# veggie fatty



## morkdach (Jun 26, 2008)

bought a jar of pickeled hot veggies ta make up some good ole boiled eggs 
had a hot sausage in fridge that needed help so made up fatty with calaflower,carrots,celery,penoes,dill,red bell peppers,pepperjack cheese
no qview did not think it would go over well. well guess what went over great more to be made it is really hard to screw up a fatty.
now get more for the eggs maybe next pickeled egg fatty stay tuned


----------



## supervman (Jun 27, 2008)

At first I thought you went to the dark side.
I had to see how you make a fatty out of vegetables, thank goodness it was probably what we call giardinara. I love that stuff great on a hot beef sandwich. 

I'll definately have to try that kind of fatty. 
THANKS! 
V


----------



## supervman (Jun 27, 2008)

If'n ya like hot eggs give this a try. I got it off my buddie Joe Cahn's website he is aka the Commissioner of Tailgating. 

These can be as hot as you want em. They DO get hotter with time but, like it says, you don't want em to go too long or they change texture. 

*TAILGATE FIRE EGGS VMAN’S FAVORITE*From the Commissioners Website
3 Dozen Hard Boiled Eggs
1 Large Onion
1 Large Bottle (12 oz.) Hot Sauce (Franks, Louisiana, etc)
1 Small Bottle (5 oz.) Tabasco
Various Hot Peppers - Sliced *
White Vinegar 5-6% acidity 

Large Slotted PLASTIC spoon (metal will react w Vinegar for a bad taste) 
Large Glass Container with Tight Fitting Lid
Boil and peel Eggs. 
While eggs are boiling, pour Tabasco and Hot sauce into container large enough to hold eggs, onion and peppers. 
Cut onion and hot peppers into slices. Add eggs, and cover with vinegar. 
Let eggs soak a minimum of 1 week for best results. 
The longer they soak the hotter they get.
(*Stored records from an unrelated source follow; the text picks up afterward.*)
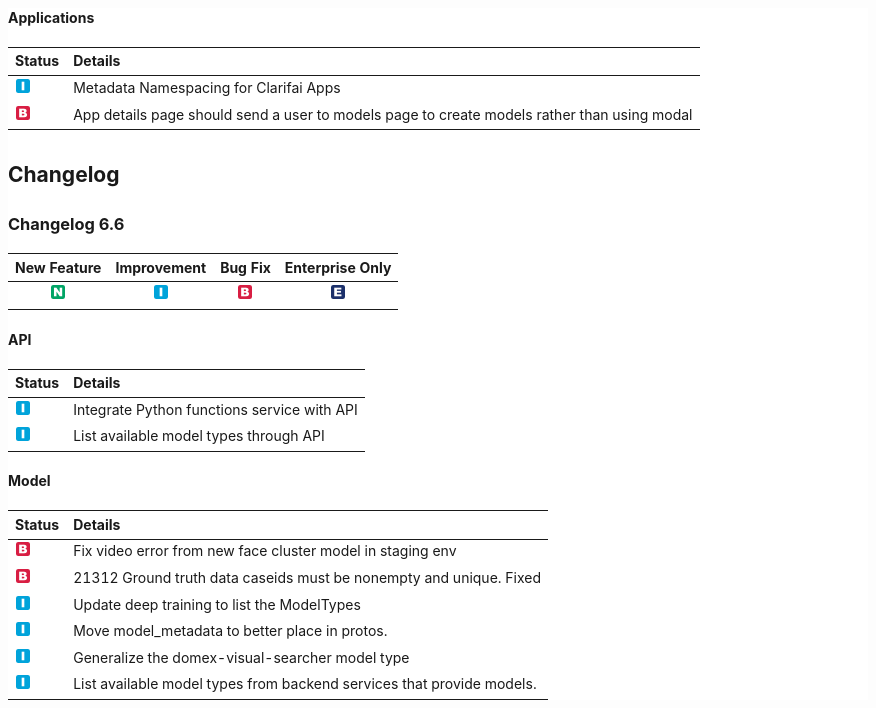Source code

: #### Applications

| Status | Details |
| :--- | :--- |
| ![](../.gitbook/assets/improvement%20%2819%29%20%281%29.jpg) | Metadata Namespacing for Clarifai Apps |
| ![](../.gitbook/assets/bug%20%28196%29%20%28452%29%20%287%29.jpg) | App details page should send a user to models page to create models rather than using modal |

## Changelog

### Changelog 6.6

| New Feature | Improvement | Bug Fix | Enterprise Only |
| :---: | :---: | :---: | :---: |
| ![](../.gitbook/assets/new_feature%20%281%29%20%281%29%20%282%29.jpg) | ![](../.gitbook/assets/improvement%20%2819%29%20%281%29.jpg) | ![](../.gitbook/assets/bug%20%28196%29%20%28452%29%20%287%29.jpg) | ![](../.gitbook/assets/enterprise%20%2818%29%20%2816%29%20%281%29%20%283%29.jpg) |

#### API

| Status | Details |
| :--- | :--- |
| ![](../.gitbook/assets/improvement%20%2819%29%20%281%29.jpg) | Integrate Python functions service with API |
| ![](../.gitbook/assets/improvement%20%2819%29%20%281%29.jpg) | List available model types through API |

#### Model

| Status | Details |
| :--- | :--- |
| ![](../.gitbook/assets/bug%20%28196%29%20%28452%29%20%287%29.jpg) | Fix video error from new face cluster model in staging env |
| ![](../.gitbook/assets/bug%20%28196%29%20%28452%29%20%287%29.jpg) | 21312 Ground truth data caseids must be nonempty and unique. Fixed |
| ![](../.gitbook/assets/improvement%20%2819%29%20%281%29.jpg) | Update deep training to list the ModelTypes |
| ![](../.gitbook/assets/improvement%20%2819%29%20%281%29.jpg) | Move model\_metadata to better place in protos. |
| ![](../.gitbook/assets/improvement%20%2819%29%20%281%29.jpg) | Generalize the domex-visual-searcher model type |
| ![](../.gitbook/assets/improvement%20%2819%29%20%281%29.jpg) | List available model types from backend services that provide models. |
* - I use fresh habanero, jalapeño, cayenne, and chili peppers. But can use any combination of fresh or from a jar. These are what make the eggs hot or not, so it is personal preference.
I usually make 2 batches throughout the football season, one at the beginning and one when they run out. I have had them soaking for a whole season before, but the egg loses its texture over time.


----------